**Requirement 1:** Select each line of the records containing the string "opladningsetuiet".

Hello, I need to take a single wire and have it activate one of two different relays depending on polarity. For example a negative pulse would energise relay 1, a positive pulse would activate relay 2. Pulses would always be separate and momentary.

It is part of a larger circuit, but the rest I am confident with and I'm trying to keep this simple in the hope of some advice. The specific issue I would like assistance with, is how to connect the two relays to a single input without them bypassing the switch, or an improved design to avoid this. Some variation of diodes may work but I am out of my depth. A quick diagram below, 12V automotive application.

 

What’s producing these positive or negative pulses?

If you mean the output of the two switches in your diagram, then what you have will work. Are these switches actually momentary press buttons? It will work with one major problem. If both switches are activated together, you have a direct short across your power supply!

Also, your diagram requires three wires. What is the actual application of this circuit?

 

As you have not really provided enough info, here is one idea, but probably not what you are after.
Run the relays on AC.

use 12V relays on 24VAC as each relay is running half wave. The diodes backwards across the relays help hold them operated on the non powered half wane.

This will allow 2 relays to operate on 2 wires.

 

What’s producing these positive or negative pulses?

Hi, the pulses are produced by a centre bias rocker switch. Mutually exclusive outputs so not possible to direct short, switches in diagram were unfortunately not accurate but closest featured in the simulator I was using. In reality it is as I have hastily drawn here:

If you mean the output of the two switches in your diagram, then what you have will work.

It is close in principle, however in reality the current flow (the yellow dots) shows the circuit will simply bypass the switches and activate both relays perpetually before a button can be pressed! What I need is to make it so only a button press will activate the corresponding relay.

As you have not really provided enough info, here is one idea, but probably not what you are after.

Thanks for the diagram, I really appreciate it and an interesting idea. It looks along the right lines operationally although adding AC to a 12V system isn't the simplest solution. Also as above the switch is a momentary rocker, it cannot be altered unfortunately. So the input is fixed as single wire, with +ve / -ve pulse, I apologise for not making this clear.

Don't worry about holding operated etc, I can integrate this afterwards. For now I simply need a reliable way of making each pulse do one thing for the duration of a pulse, independent of the other (without shorting through the relays as in my diagram).

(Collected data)
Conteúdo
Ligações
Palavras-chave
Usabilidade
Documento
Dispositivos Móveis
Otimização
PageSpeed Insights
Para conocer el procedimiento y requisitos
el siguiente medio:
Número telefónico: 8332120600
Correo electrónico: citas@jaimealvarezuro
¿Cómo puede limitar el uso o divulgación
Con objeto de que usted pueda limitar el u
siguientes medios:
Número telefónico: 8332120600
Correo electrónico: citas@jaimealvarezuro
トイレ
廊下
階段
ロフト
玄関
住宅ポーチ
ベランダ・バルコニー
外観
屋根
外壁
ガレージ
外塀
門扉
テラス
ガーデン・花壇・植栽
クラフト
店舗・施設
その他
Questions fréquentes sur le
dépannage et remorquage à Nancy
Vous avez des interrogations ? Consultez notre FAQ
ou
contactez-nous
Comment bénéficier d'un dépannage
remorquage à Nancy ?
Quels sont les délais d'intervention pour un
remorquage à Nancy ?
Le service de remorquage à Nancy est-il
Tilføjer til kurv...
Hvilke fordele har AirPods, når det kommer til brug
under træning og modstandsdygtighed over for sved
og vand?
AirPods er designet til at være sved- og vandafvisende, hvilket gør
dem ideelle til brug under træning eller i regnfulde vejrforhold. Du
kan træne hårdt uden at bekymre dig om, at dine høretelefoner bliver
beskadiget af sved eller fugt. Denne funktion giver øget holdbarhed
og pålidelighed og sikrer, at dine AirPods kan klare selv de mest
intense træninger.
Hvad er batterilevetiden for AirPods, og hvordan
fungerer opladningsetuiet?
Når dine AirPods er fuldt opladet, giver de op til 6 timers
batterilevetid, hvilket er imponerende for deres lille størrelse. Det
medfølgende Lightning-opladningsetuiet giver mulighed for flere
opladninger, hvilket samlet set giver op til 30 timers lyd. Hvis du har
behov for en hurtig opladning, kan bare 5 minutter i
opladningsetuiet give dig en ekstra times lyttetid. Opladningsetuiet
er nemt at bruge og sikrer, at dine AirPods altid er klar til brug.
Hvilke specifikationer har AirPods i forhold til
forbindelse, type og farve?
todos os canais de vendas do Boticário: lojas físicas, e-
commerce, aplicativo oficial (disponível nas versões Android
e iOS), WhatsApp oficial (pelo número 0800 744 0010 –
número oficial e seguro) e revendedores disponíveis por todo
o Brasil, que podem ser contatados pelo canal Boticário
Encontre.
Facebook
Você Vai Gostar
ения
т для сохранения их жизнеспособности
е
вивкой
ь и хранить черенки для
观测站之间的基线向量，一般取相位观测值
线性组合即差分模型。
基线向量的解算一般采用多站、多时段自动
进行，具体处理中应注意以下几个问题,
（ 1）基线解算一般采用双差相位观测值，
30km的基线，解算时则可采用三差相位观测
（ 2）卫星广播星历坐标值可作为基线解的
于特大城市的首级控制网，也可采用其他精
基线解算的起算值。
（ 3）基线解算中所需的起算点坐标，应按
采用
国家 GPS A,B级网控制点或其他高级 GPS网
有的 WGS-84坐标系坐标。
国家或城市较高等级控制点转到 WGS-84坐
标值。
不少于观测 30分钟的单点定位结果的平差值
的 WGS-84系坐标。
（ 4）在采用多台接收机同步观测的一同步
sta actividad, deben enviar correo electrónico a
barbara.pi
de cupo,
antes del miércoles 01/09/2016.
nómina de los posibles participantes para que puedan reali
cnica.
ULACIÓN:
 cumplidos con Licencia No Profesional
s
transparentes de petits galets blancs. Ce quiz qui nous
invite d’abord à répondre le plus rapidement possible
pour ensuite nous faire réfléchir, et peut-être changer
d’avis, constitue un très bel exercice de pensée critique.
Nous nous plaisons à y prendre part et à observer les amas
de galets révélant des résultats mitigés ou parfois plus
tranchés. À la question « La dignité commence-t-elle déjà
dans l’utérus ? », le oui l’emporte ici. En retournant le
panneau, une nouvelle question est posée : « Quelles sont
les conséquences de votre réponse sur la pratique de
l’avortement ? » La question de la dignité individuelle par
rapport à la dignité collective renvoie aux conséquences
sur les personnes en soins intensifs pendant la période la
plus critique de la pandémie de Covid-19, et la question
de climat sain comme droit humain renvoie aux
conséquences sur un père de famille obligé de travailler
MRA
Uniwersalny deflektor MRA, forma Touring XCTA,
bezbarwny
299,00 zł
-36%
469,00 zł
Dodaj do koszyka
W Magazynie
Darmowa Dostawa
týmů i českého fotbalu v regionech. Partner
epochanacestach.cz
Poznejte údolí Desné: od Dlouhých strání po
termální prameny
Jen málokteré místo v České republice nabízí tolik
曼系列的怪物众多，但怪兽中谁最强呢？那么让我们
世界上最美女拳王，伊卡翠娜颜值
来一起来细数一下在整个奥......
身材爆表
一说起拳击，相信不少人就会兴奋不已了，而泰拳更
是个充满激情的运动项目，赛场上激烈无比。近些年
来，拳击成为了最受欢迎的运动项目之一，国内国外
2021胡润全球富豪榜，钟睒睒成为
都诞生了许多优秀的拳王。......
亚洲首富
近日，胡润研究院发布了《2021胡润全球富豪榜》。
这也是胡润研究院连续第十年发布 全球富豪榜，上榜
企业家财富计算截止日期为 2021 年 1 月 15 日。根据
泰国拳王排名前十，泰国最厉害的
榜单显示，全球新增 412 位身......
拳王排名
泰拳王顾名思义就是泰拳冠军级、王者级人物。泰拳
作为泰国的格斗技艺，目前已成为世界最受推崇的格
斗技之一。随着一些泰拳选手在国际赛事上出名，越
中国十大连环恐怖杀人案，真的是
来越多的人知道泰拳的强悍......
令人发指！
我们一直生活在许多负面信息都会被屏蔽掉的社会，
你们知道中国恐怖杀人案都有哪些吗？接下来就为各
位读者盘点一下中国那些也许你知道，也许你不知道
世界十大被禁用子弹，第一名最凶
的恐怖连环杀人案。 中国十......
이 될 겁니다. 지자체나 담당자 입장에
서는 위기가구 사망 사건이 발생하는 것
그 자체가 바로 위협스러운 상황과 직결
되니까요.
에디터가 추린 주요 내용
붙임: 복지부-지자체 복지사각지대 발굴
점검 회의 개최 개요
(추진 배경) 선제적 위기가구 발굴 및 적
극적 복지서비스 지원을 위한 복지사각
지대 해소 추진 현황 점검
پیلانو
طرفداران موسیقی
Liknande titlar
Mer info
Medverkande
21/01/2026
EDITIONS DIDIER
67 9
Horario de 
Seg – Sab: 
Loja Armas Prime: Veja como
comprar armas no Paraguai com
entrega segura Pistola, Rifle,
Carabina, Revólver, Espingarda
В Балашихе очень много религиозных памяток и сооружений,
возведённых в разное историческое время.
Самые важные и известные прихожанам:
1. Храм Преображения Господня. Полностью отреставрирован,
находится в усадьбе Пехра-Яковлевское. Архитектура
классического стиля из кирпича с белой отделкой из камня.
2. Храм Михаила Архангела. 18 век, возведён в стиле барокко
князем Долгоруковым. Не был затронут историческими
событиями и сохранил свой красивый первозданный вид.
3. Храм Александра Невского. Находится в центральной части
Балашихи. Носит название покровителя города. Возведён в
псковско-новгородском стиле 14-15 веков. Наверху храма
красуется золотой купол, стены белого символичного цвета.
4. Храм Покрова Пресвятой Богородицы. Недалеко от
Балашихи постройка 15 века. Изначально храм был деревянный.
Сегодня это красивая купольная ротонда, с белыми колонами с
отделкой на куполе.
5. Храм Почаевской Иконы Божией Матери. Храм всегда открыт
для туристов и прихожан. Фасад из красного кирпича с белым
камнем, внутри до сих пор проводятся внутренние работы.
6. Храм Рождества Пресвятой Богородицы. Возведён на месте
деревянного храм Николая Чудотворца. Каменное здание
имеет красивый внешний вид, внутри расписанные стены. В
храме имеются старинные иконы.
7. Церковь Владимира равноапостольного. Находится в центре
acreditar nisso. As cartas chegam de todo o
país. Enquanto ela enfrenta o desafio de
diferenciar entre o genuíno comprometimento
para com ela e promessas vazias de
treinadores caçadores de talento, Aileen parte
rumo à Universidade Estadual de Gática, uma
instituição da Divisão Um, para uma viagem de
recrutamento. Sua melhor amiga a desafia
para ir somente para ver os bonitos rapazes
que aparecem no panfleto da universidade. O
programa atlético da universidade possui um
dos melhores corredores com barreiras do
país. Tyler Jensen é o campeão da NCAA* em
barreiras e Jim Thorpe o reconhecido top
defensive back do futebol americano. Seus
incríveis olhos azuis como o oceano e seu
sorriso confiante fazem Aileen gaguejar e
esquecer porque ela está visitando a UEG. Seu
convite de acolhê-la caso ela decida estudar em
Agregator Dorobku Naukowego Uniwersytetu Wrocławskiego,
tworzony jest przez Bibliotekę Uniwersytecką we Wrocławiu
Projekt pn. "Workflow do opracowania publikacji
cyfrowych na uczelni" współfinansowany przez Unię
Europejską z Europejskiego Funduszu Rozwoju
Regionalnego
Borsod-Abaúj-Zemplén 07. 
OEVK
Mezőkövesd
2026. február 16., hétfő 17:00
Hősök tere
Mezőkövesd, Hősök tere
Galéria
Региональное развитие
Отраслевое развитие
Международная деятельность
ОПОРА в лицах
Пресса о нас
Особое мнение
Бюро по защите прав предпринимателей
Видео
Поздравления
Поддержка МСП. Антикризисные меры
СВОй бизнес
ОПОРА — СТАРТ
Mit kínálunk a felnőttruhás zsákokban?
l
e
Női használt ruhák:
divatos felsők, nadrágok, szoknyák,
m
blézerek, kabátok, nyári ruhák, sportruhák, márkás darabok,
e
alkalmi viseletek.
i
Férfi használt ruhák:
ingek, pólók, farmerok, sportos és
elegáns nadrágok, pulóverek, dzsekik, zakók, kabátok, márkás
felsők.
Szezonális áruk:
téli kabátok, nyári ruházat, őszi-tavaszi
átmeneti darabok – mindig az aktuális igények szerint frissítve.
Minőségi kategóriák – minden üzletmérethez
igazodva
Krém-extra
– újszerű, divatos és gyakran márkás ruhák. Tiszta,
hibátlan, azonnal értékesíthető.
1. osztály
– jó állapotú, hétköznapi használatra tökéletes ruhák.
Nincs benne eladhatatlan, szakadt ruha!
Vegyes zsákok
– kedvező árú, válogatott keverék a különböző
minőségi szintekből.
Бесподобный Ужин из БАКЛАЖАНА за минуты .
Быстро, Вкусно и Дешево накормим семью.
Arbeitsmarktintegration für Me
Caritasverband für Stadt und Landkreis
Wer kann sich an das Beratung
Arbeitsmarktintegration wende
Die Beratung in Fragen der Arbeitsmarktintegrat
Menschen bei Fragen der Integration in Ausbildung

**Requirement 2:** In the forum thread about driving two relays from one wire by polarity, why does the AC suggestion use 12V relays on 24VAC? Respond in one to three sentences.

**Response box 1:**
fungerer opladningsetuiet?
medfølgende Lightning-opladningsetuiet giver mulighed for flere
opladningsetuiet give dig en ekstra times lyttetid. Opladningsetuiet

**Response box 2:** Each relay runs on only half of the AC wave, so 12V relays are used on 24VAC. Diodes placed backwards across the relays help hold them operated during the half wave that does not power them.